E. Andreou1, A. Vlachou1, A. Psyllou1, M. Saridaki1, A. Fyssa2

1University of Thessaly (GREECE)
2University of Patras (GREECE)
Disabled students are likely to encounter difficulties, specifically due to the experience of living with an impairment in often restrictive educational environments that may complicate their adaptation processes. In light of the above, the current study aims to investigate adjustment difficulties of Greek university disabled students in terms of their social adaptation, attachment to their institution as well as their personal-emotional adaptation to university. 81 disabled students aged 18 to 50 years (M age = 26.16, SD= 7.59, 59.3% (N=48) females) completed the “College Adaptation Questionnaire” (CAQ) and a demographic questionnaire including information about type, perceived visibility, severity and onset of impairment as well as gender, age and educational level.

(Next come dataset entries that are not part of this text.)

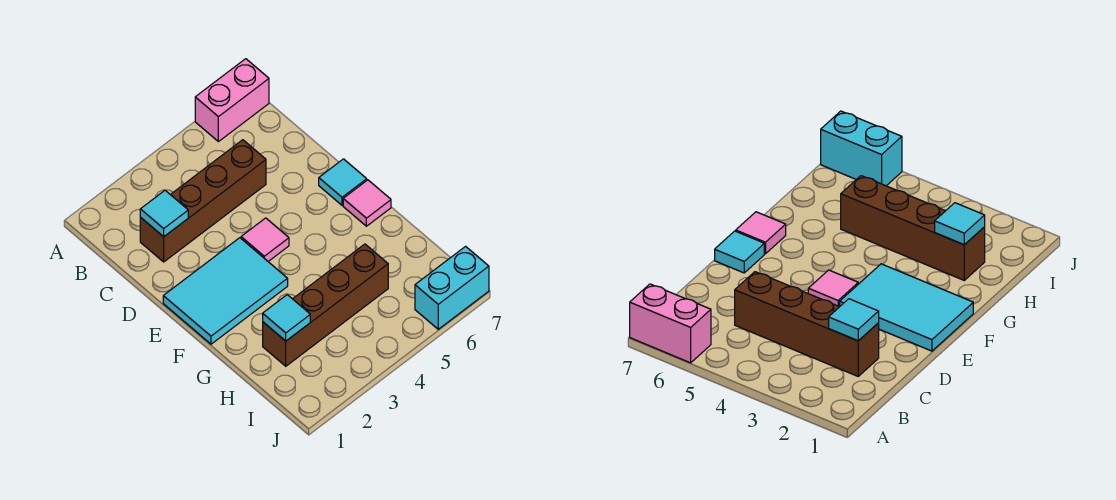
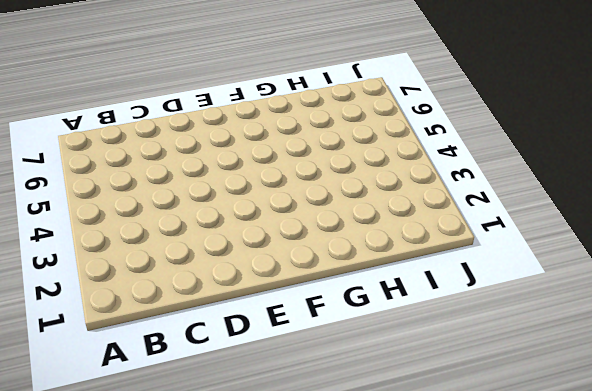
none -> pink 1x2 brick [195,59,269,142]
none -> brown 1x4 brick [140,140,266,262]

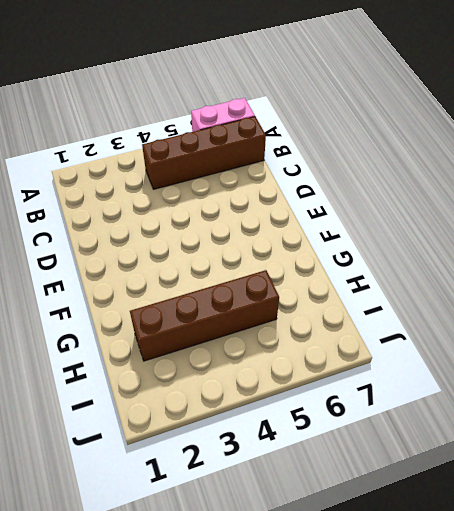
brown 1x4 brick [142,117,266,189] -> brown 1x4 brick moved to [140,140,266,262]
none -> cyan 2x3 tile [163,238,288,344]
none -> pink 1x1 tile [241,218,289,261]

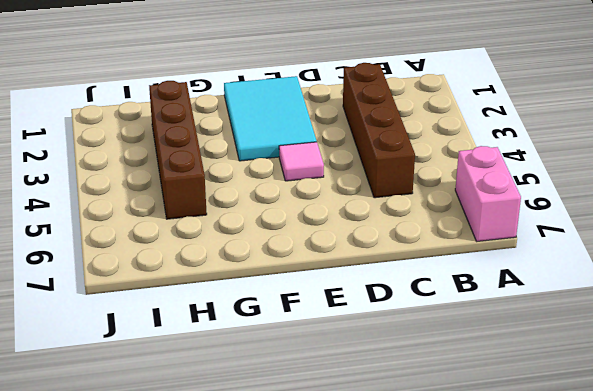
none -> cyan 1x1 tile [319,159,367,205]
none -> pink 1x1 tile [343,180,391,226]

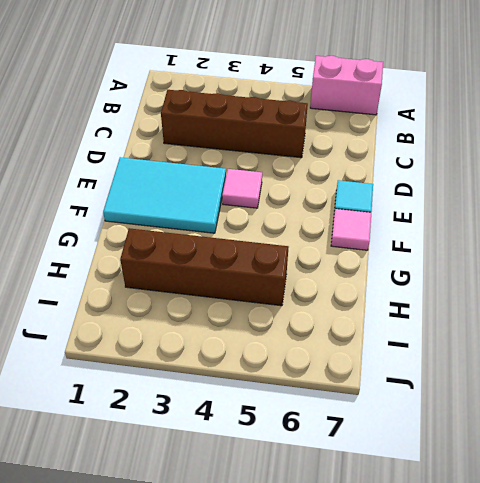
none -> cyan 1x2 brick [415,246,489,329]
none -> cyan 1x1 tile [140,190,188,237]

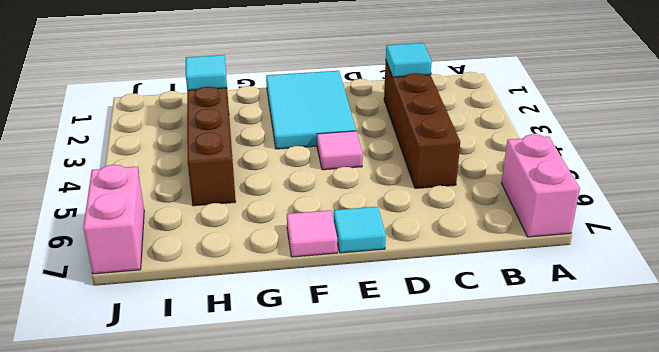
pink 1x2 brick [83,165,144,274] -> cyan 1x2 brick [415,246,489,329]

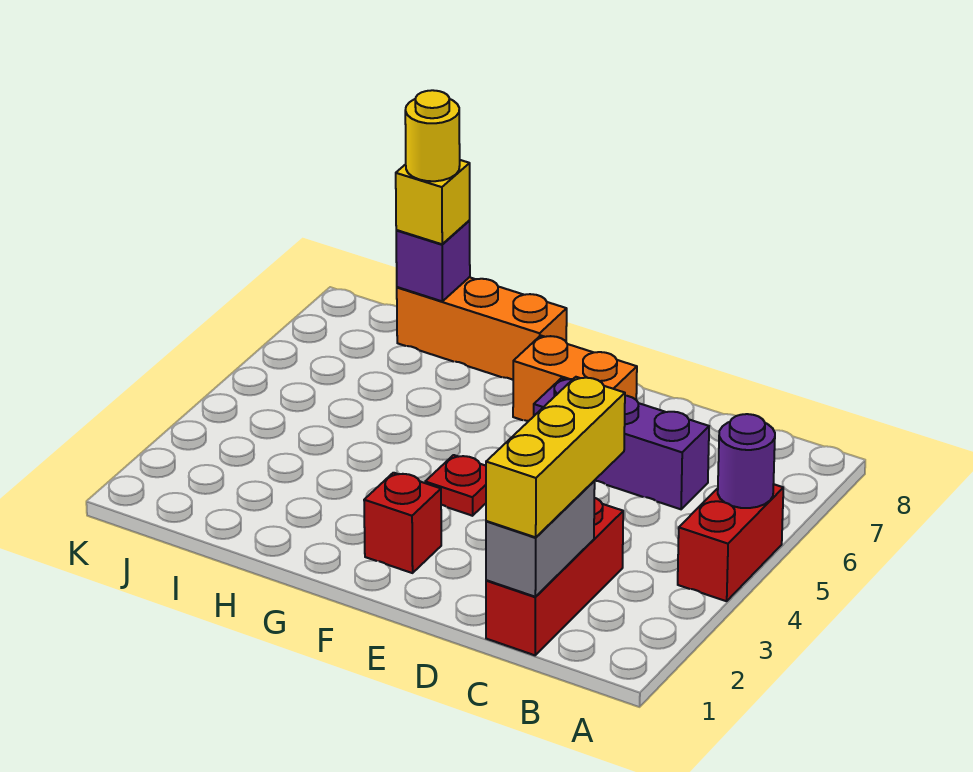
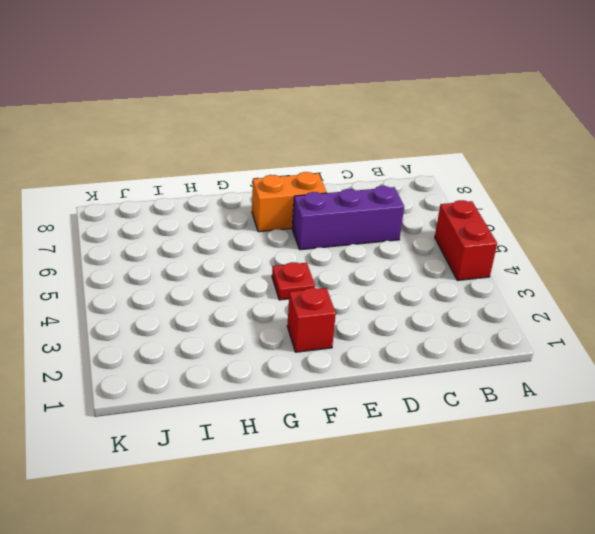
none -> red 1x3 brick [486,498,623,655]
none -> orange 1x3 brick [397,277,567,380]
none -> purple 1x1 round brick [718,414,775,508]

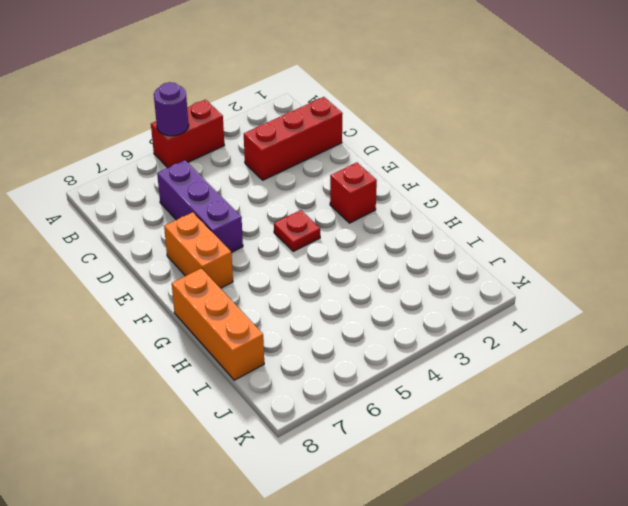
none -> grey 1x2 brick [486,481,595,597]
none -> purple 1x1 brick [396,221,470,301]
none -> yellow 1x3 brick [486,377,625,537]

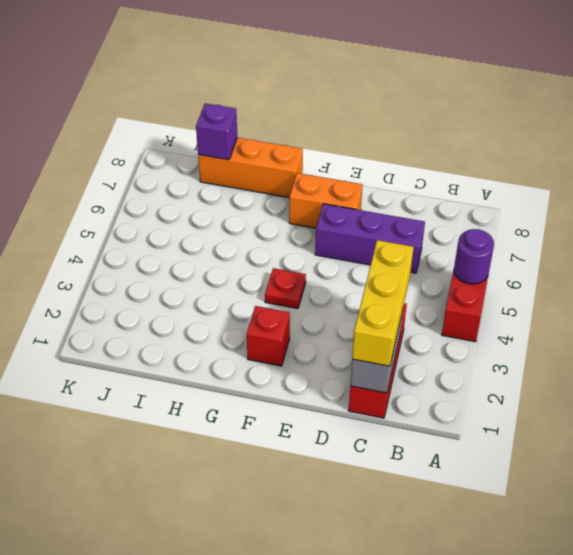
none -> yellow 1x1 brick [396,160,470,244]
none -> yellow 1x1 round brick [405,90,460,181]

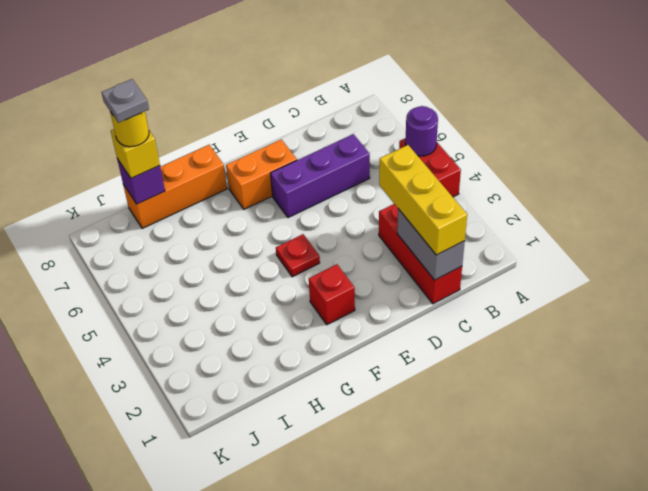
grey 1x1 plate [102,79,149,123] -> none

A series of GLM approaches was conducted in order to examine the effect of the impairment features (i.e. type, visibility, severity and onset of impairment) and control variables (age and educational level) on CAQ scores (i.e. mean social adaptation, attachment to their institution and personal-emotional adaptation to university).

Results showed a significant main effect of impairment onset on students’ social adaptation, and no other main effects on any of the other CAQ subscales. Additionally, a three-way statistically significant effect was observed for type of impairment, perceived visibility and severity of impairment only for social adaptation. These results are consistent with previous research findings addressing the issue of social adaptation to university for disabled students. More research, however, is clearly needed in exploring the complexity of adaptation processes that disabled students experience in university life taking into consideration other socio-cultural factors as well.